What the task requires: Copy the listing below word for word, leaving out the pictures.

(Records for the exercise Opens)

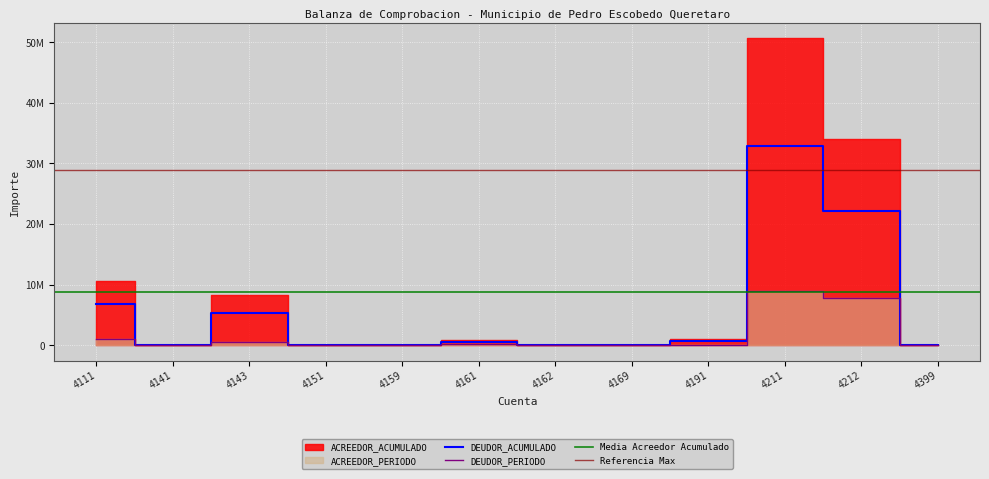

True or false: ACREEDOR_PERIODO has more than 1 interior local peaks.

True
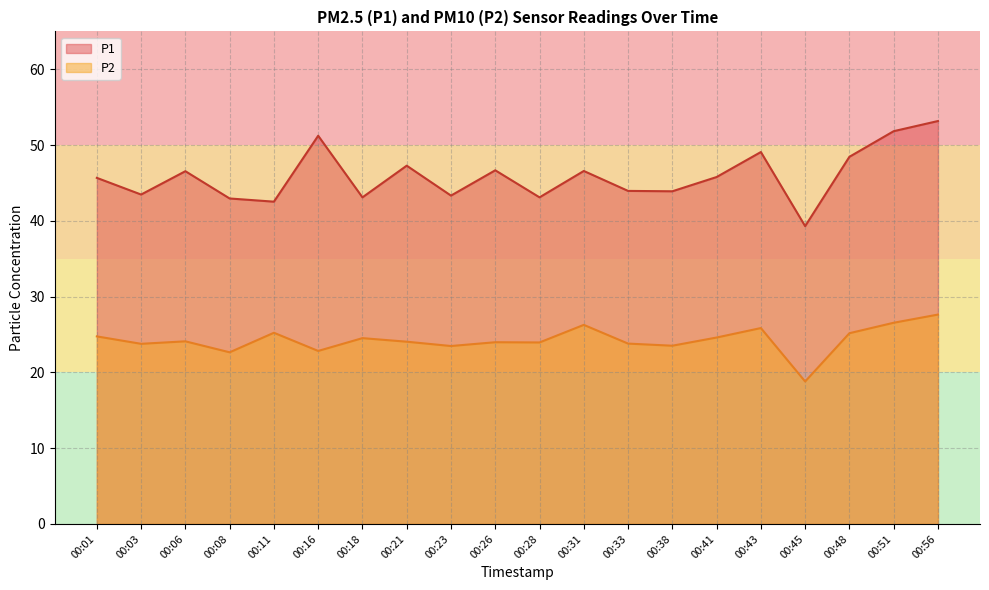

Where is the first local minimum for P2?

00:03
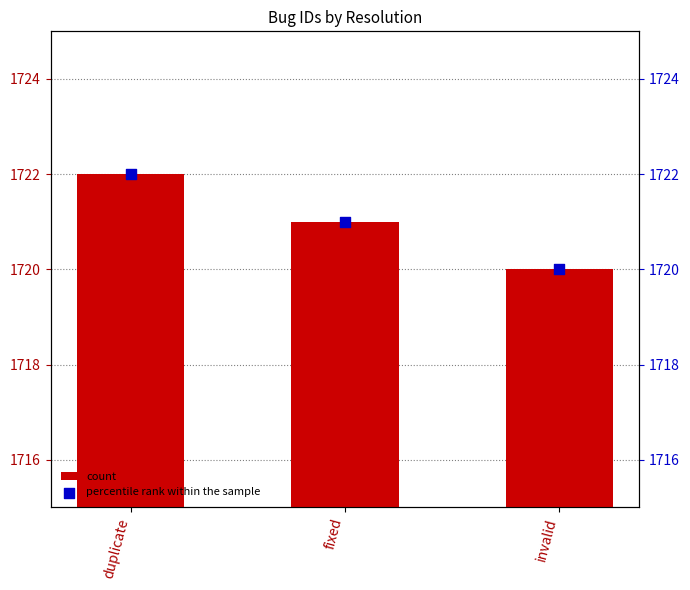

What are all the series names shown in the legend?

count, percentile rank within the sample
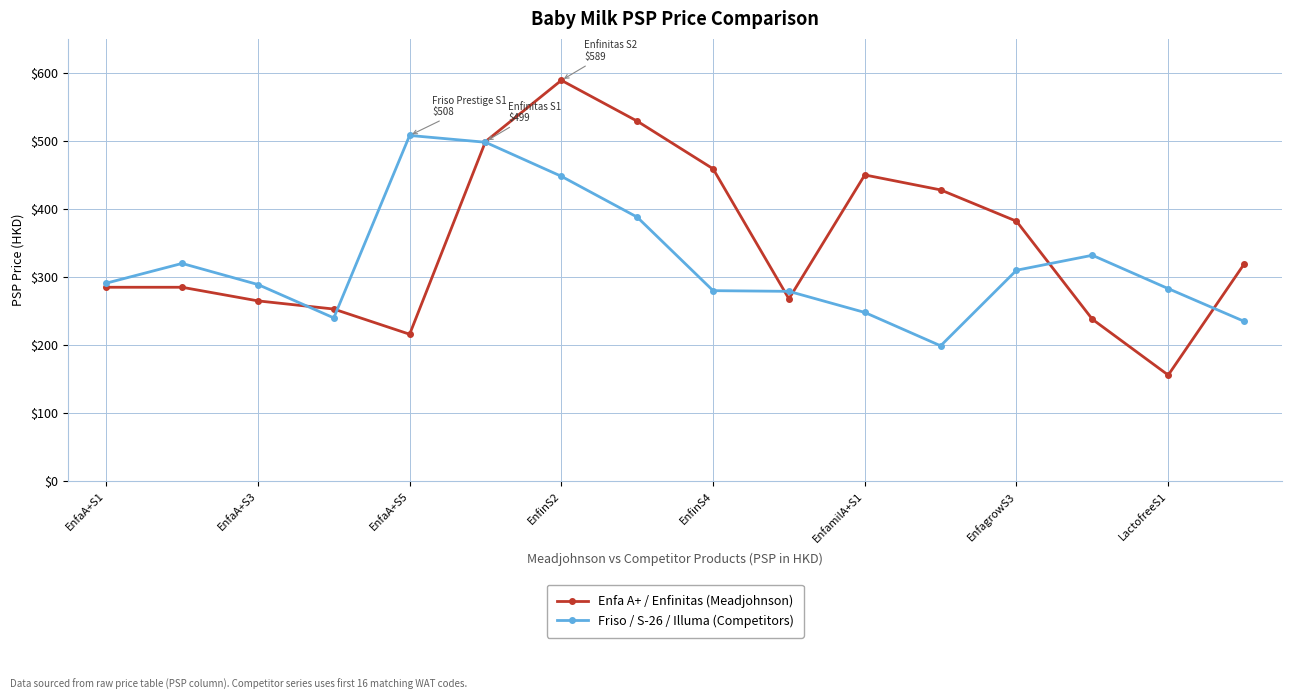

Count the number of categories in the chart.

16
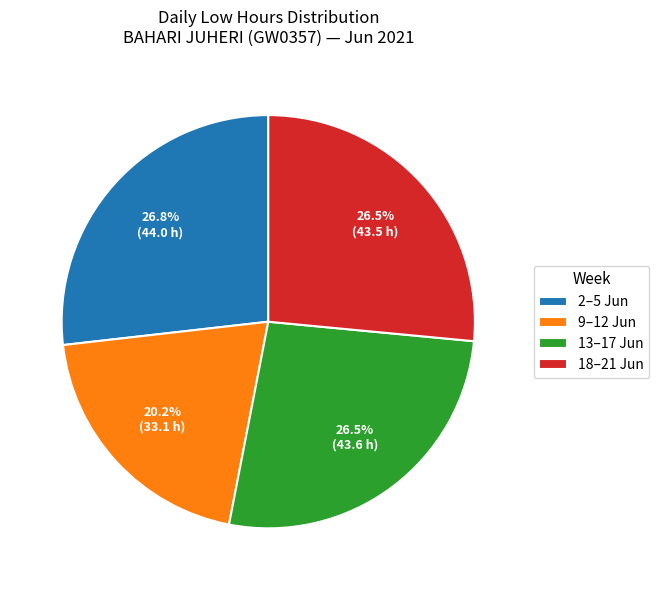

To the nearest percent, what is the difference between the largest and smallest slice percentages?

7%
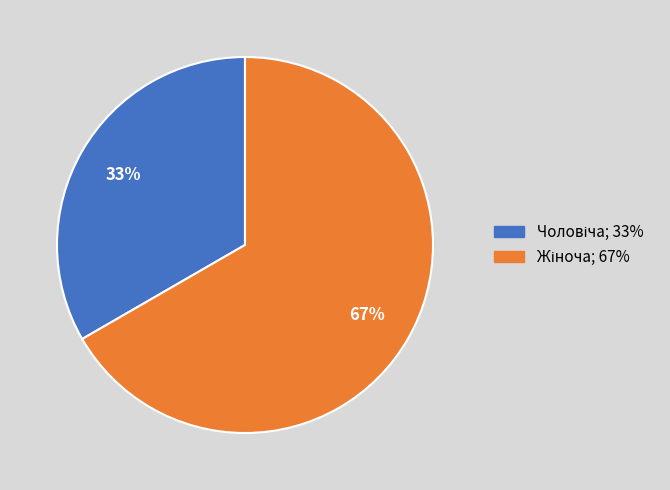

To the nearest percent, what is the average slice percentage?

50%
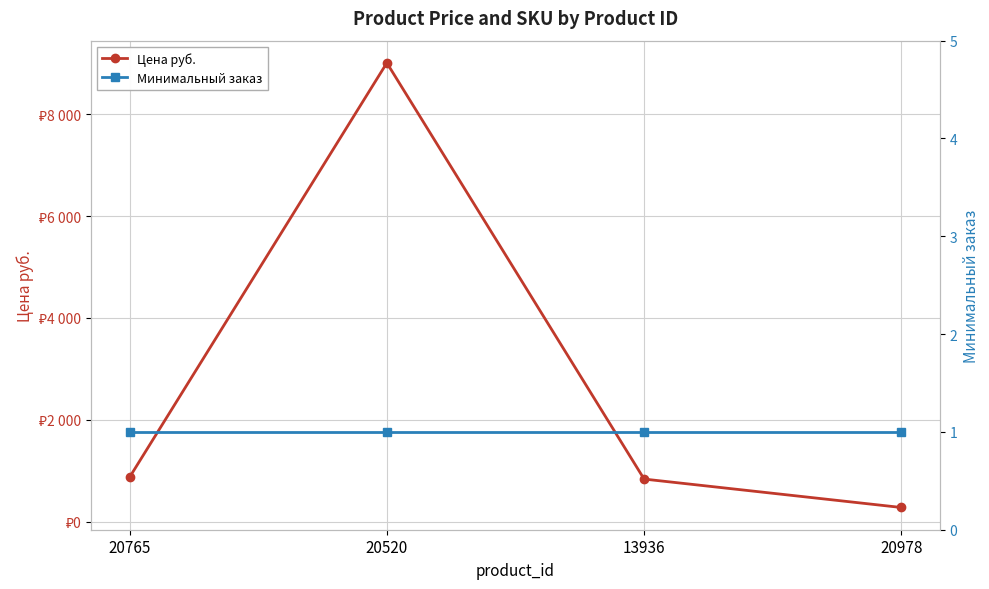

Reading left to right, what are all the values shown in this chart?

Цена руб.: 20765=873	20520=9007	13936=837	20978=279
Минимальный заказ: 20765=1	20520=1	13936=1	20978=1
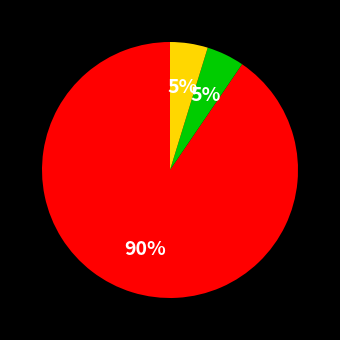

To the nearest percent, what is the average slice percentage?

33%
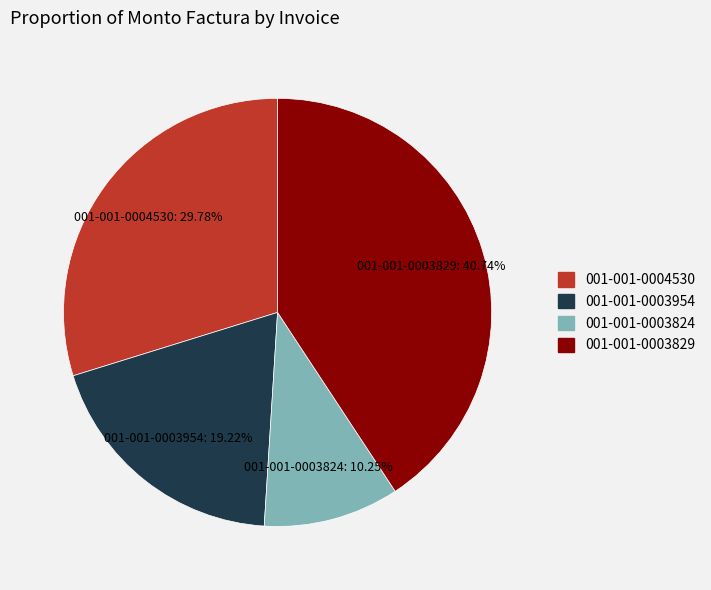

Which has a higher value, 001-001-0003954 or 001-001-0003829?

001-001-0003829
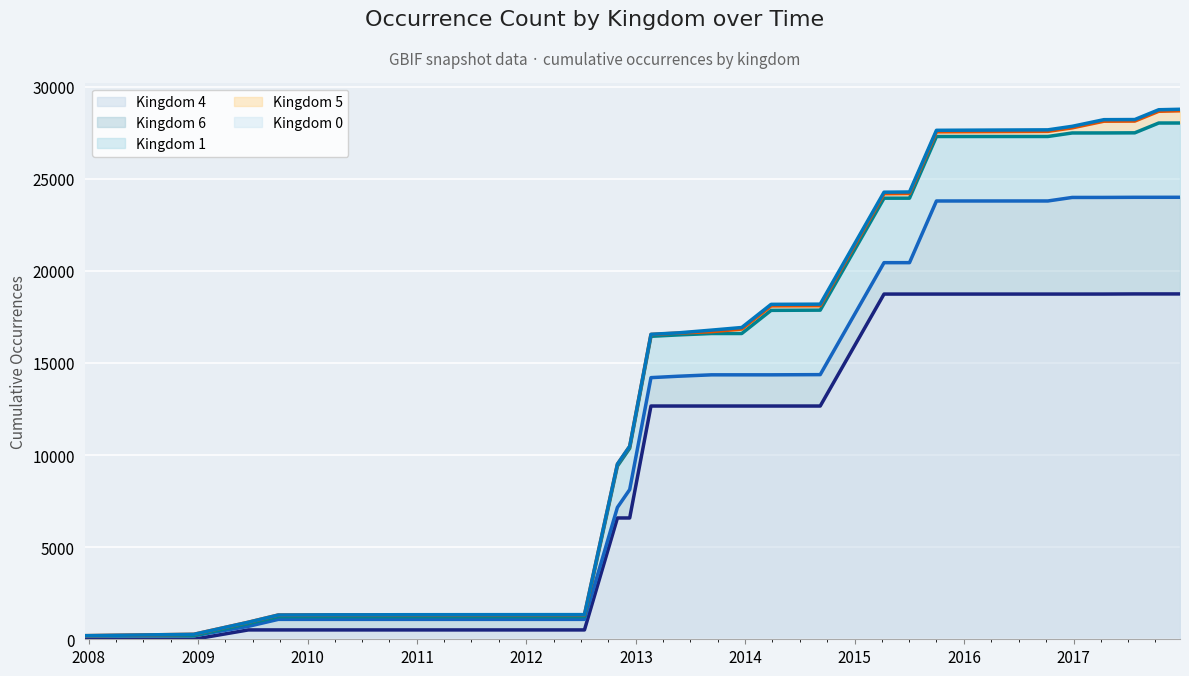

The value of Kingdom 1 (line) at 2011 is 2078. True or false?

False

(Records for the exercise Closes)

Answer to this problem:
True or false: ACREEDOR_PERIODO has more than 1 interior local peaks.

True

Where is the first local minimum for P2?

00:03

What are all the series names shown in the legend?

count, percentile rank within the sample

Count the number of categories in the chart.

16

To the nearest percent, what is the difference between the largest and smallest slice percentages?

7%

To the nearest percent, what is the average slice percentage?

50%

Reading left to right, what are all the values shown in this chart?

Цена руб.: 20765=873	20520=9007	13936=837	20978=279
Минимальный заказ: 20765=1	20520=1	13936=1	20978=1

To the nearest percent, what is the average slice percentage?

33%

Which has a higher value, 001-001-0003954 or 001-001-0003829?

001-001-0003829

The value of Kingdom 1 (line) at 2011 is 2078. True or false?

False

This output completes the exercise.